Form and Function

      Atta cephalotes have many ways that their form and function depends on what job they do. The two main points that will be made on this page are head size and their ability to detect moisture.

    The role of head size has everything to do within the colony. The more developed colonies will have a larger array of sized workers than a new colony. When the colony starts out, most head widths are generally smaller, but still medium size (Hölldobler & Wilson, 2011). These medium head workers will be in charge of doing an array of tasks (Hölldobler & Wilson, 2011). But as the colony grows to be bigger, which takes a few years, the specialization of head width becomes more important (Hölldobler & Wilson, 2011). Age does play a factor into this, but for the most part, overall head size plays a bigger point. The head size will grow over time and the worker might be assigned to a different task (Hölldobler & Wilson, 2011).

    There is no exact measurement of head size to role. It is more dependent on the individual colony.  This is due a number of things: colony size, overall width of each individual’s head compared to the others in the colony, and what is needed most within the colony (Hölldobler & Wilson, 2011). A. Cephalotes have a spectrum of head widths, but are categorized into four main groups; smallest, second smallest, second largest, and largest (Hölldobler & Wilson, 2011). There is a sort of assembly line that takes place from the largest to the smallest (Hölldobler & Wilson, 2011). The smallest tend to the fungi. This is important because this fungi is the food source for the colony. The second smallest transport leaves from the outside of the nest to the gardeners (smallest heads). The second largest forages and cuts the leaves, then brings them back to the nest. The largest also help the second largest, but they have another function (Hölldobler & Wilson, 2011). They are the biggest; therefore they protect the colony from invaders such as the Army Ants. They defend the colony by using leaves as barricades (Swartz, 1998).

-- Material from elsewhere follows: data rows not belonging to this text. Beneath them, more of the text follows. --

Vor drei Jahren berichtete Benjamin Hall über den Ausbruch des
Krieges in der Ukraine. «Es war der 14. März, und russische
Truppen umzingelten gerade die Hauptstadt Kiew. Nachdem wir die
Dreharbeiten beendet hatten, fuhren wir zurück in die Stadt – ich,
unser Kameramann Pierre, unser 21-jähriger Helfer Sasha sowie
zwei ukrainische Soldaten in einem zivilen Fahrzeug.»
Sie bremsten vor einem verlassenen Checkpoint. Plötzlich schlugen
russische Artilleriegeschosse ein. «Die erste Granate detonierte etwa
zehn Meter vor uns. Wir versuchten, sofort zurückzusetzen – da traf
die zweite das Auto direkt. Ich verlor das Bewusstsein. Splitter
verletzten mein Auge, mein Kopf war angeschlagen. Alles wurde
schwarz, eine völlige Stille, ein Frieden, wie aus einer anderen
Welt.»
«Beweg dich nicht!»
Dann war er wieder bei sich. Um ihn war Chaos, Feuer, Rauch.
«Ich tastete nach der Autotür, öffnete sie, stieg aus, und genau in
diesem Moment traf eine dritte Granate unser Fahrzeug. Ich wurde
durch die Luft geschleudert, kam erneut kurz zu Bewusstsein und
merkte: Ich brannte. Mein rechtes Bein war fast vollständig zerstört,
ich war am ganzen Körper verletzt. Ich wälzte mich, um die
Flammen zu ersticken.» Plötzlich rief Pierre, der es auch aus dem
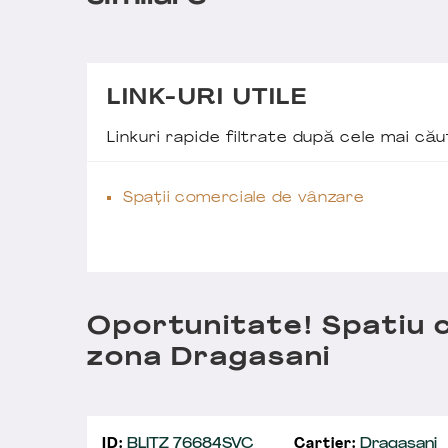
LINK-URI UTILE
Linkuri rapide filtrate după cele mai c
Spații comerciale de vânzare
Oportunitate! Spatiu c
zona Dragasani
ID:
BLITZ 76684SVC
Cartier:
Dragasani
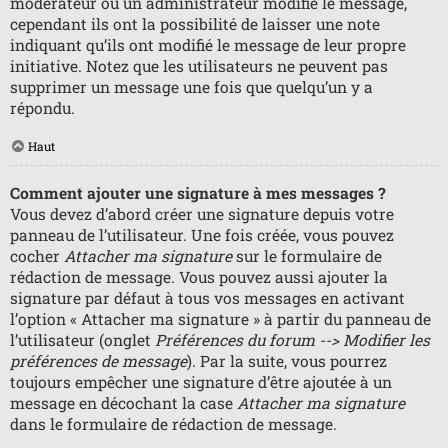
modérateur ou un administrateur modifie le message,
cependant ils ont la possibilité de laisser une note
indiquant qu’ils ont modifié le message de leur propre
initiative. Notez que les utilisateurs ne peuvent pas
supprimer un message une fois que quelqu’un y a
répondu.
Haut
Comment ajouter une signature à mes messages ?
Vous devez d’abord créer une signature depuis votre
panneau de l’utilisateur. Une fois créée, vous pouvez
cocher
Attacher ma signature
sur le formulaire de
rédaction de message. Vous pouvez aussi ajouter la
signature par défaut à tous vos messages en activant
l’option « Attacher ma signature » à partir du panneau de
l’utilisateur (onglet
Préférences du forum --> Modifier les
préférences de message
). Par la suite, vous pourrez
toujours empêcher une signature d’être ajoutée à un
message en décochant la case
Attacher ma signature
dans le formulaire de rédaction de message.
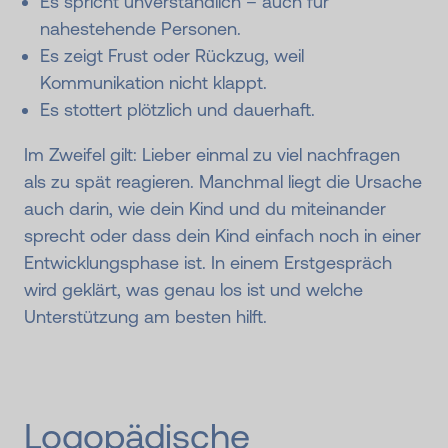
Es spricht unverständlich – auch für
nahestehende Personen.
Es zeigt Frust oder Rückzug, weil
Kommunikation nicht klappt.
Es stottert plötzlich und dauerhaft.
Im Zweifel gilt: Lieber einmal zu viel nachfragen
als zu spät reagieren. Manchmal liegt die Ursache
auch darin, wie dein Kind und du miteinander
sprecht oder dass dein Kind einfach noch in einer
Entwicklungsphase ist. In einem Erstgespräch
wird geklärt, was genau los ist und welche
Unterstützung am besten hilft.
Logopädische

    There are other ways these ant’s form and function react to their environment. A. cephalotes, along with other Atta species, grow their fungi in most moist chambers within the nest. A. cephalotes have adpated the ability to sense the humidity change within their nest (Hölldobler & Wilson, 2011). When the growers sense that the chamber that they are currently tending to their fungi in is starting to get to dry, they take action. The worker ants have two options at this point. The first one is to move the fungi to a chamber that has a higher humidity (Hölldobler & Wilson, 2011). This can be a long process and a waste of a chamber. The other option is to reconstruct (Hölldobler & Wilson, 2011). Sometimes, the dirt needs to be moved to make room for moister dirt and that will bring the humidity up. Sometimes reconstruction means tearing down, and/or building up tunnels to allow that chamber to have a higher humidity (Hölldobler & Wilson, 2011). This all depends on which tunnel the dry air is coming from.  Depending on the structure and the placement of the growing chamber involved, this is not always an option. The ants choose which one is best for their situation (Hölldobler & Wilson, 2011).